Dr Gonzi said he did suspect that the Opposition was trying to undermine the euro adoption process. The Opposition was repeatedly showing that its u-turn on euro adoption was a matter of convenience, not conviction. In trying to undermine the NSO, however, the Opposition was harming its own credibility by trumpeting figures which were negative while casting doubts on statistics which showed progress.
Dr Gonzi said government criticism of the Ombudsman and the Author-General was nothing like what the Opposition had meted out against Dr Cordina.
Opposition leader Alfred Sant raised the subject again during the adjournment, saying Dr Gonzi's statement on the supposed resignation of Dr Cordina was shameful. He had focused on Dr Cordina's resignation while ignoring the real issue, which was the revision of official statistics made over the past few months in areas such as GDP, tourism, employment and the debt figures. Dr Gonzi had a duty to react to the technical questions raised by the Opposition on the way official statistics were present. His failure was fuelling a crisis of credibility in the country, Dr Sant said.

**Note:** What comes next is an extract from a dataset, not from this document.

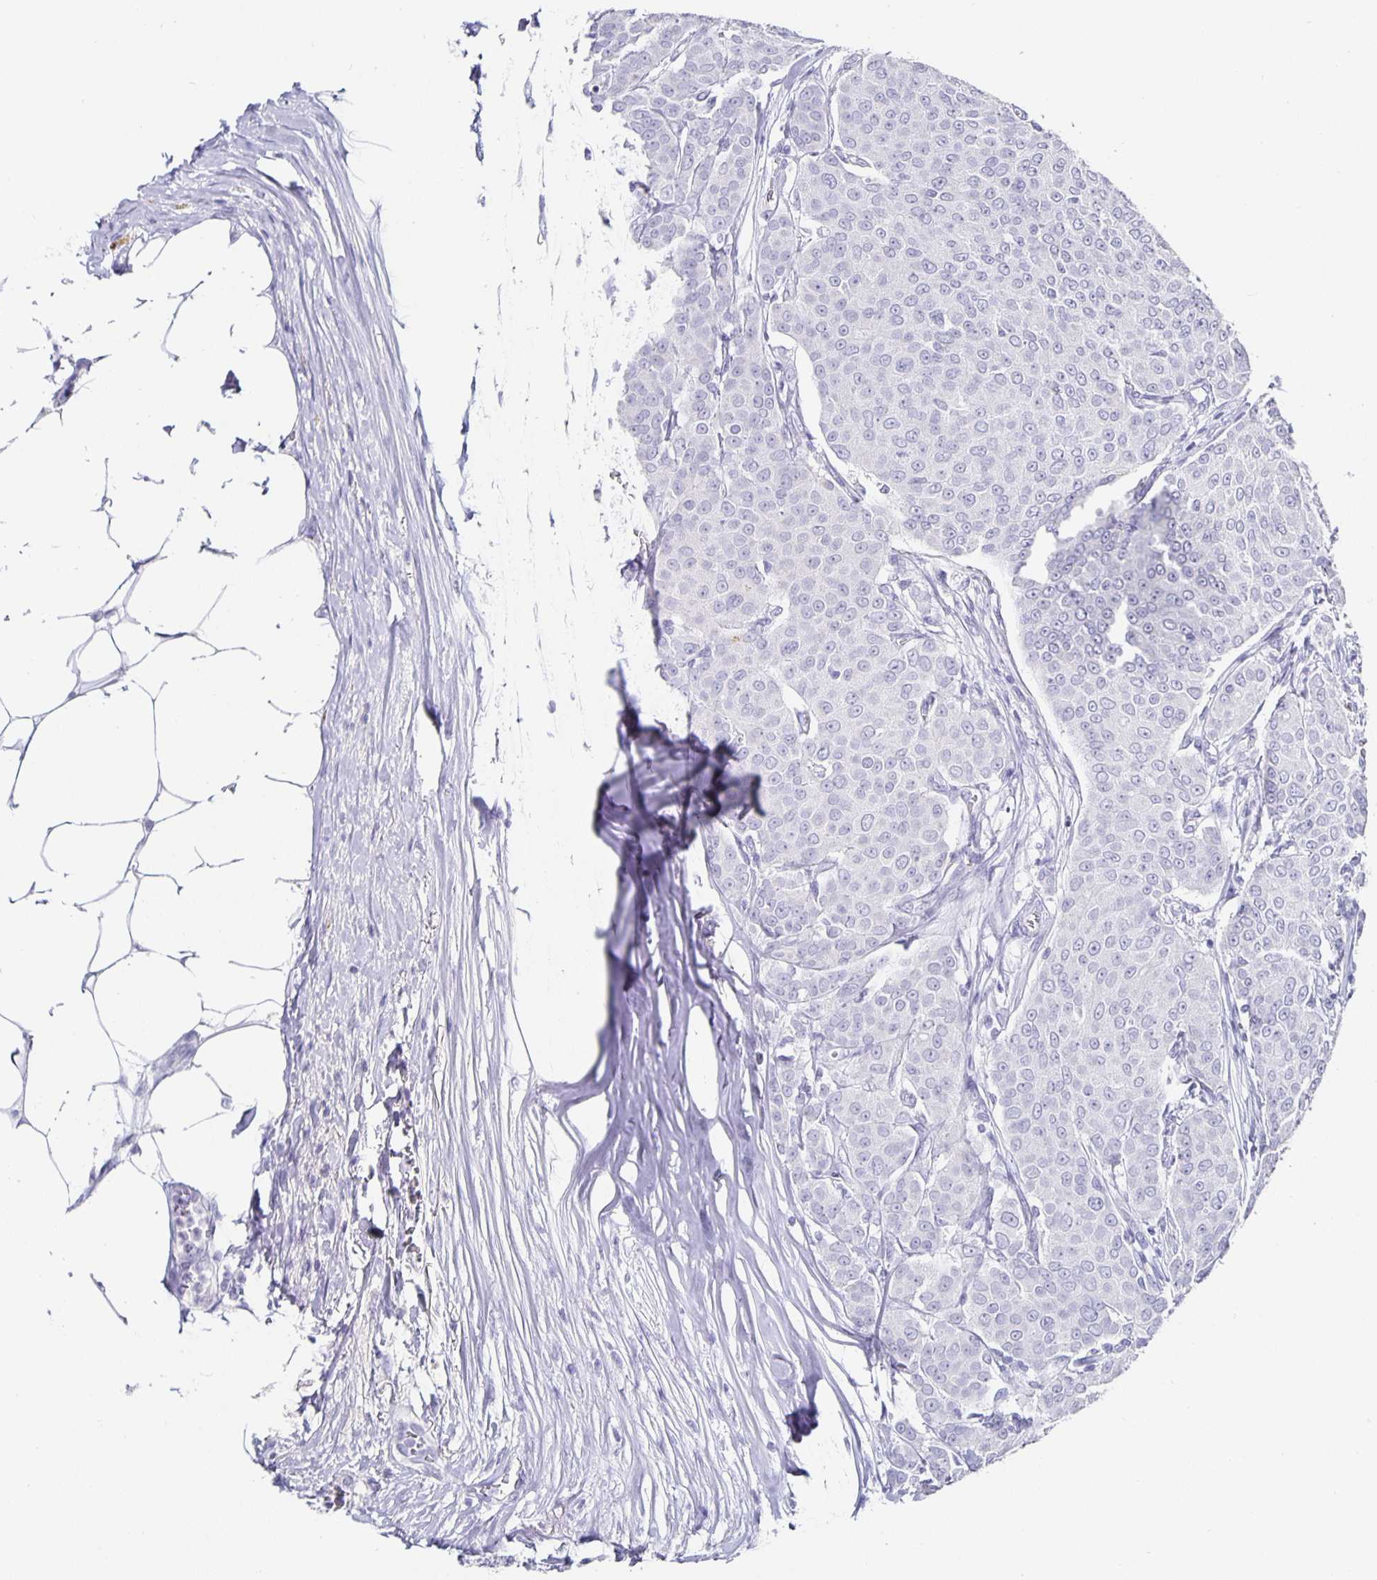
{"staining": {"intensity": "negative", "quantity": "none", "location": "none"}, "tissue": "breast cancer", "cell_type": "Tumor cells", "image_type": "cancer", "snomed": [{"axis": "morphology", "description": "Duct carcinoma"}, {"axis": "topography", "description": "Breast"}], "caption": "Histopathology image shows no protein expression in tumor cells of infiltrating ductal carcinoma (breast) tissue.", "gene": "CHGA", "patient": {"sex": "female", "age": 91}}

How could the NSO be said to be autonomous when appointments there and at the authority were made by the government?
Dr Gonzi had not given a direct reply when asked when he had learnt about Dr Cordina's resignation. The Opposition had known beforehand and Dr Gonzi knew three days before but would not admit it.
Furthermore Dr Gonzi had not proved that Dr Cordina was personally attacked, producing only an article called "On a string" penned by Dr Sammut last September, an article five months ago by Mr Brincat, another article on January 8 called Flash Gordon also by Dr Sammut, three articles by Lino Cassar and a small article by Joe Debono Grech. If Dr Cordina had resigned because of this, he had no case. This was only an excuse to hide the real problem which was the manipulation of statistics.
Dr Sant said the flash point for the Opposition were the concerns raised by persons monitoring official figures within the NSO itself. The Opposition was not prepared to reveal their identity because everyone knew what happened in the past to persons who worked with integrity. Their integrity would be respected however.
Dr Sant said the technical debate would continue, independently of the resignation. He said the NSO's reaction to the MLP's technical report on the GDP figures was hollow, weak and ignored imprtant elements of the MLP's study. The Prime Minister should declare whether he agreed with it, but the MLP would issue its own reaction this Saturday.
Malta needed integrity in its governance, Dr Sant said and the Prime Minister needed to address the issues.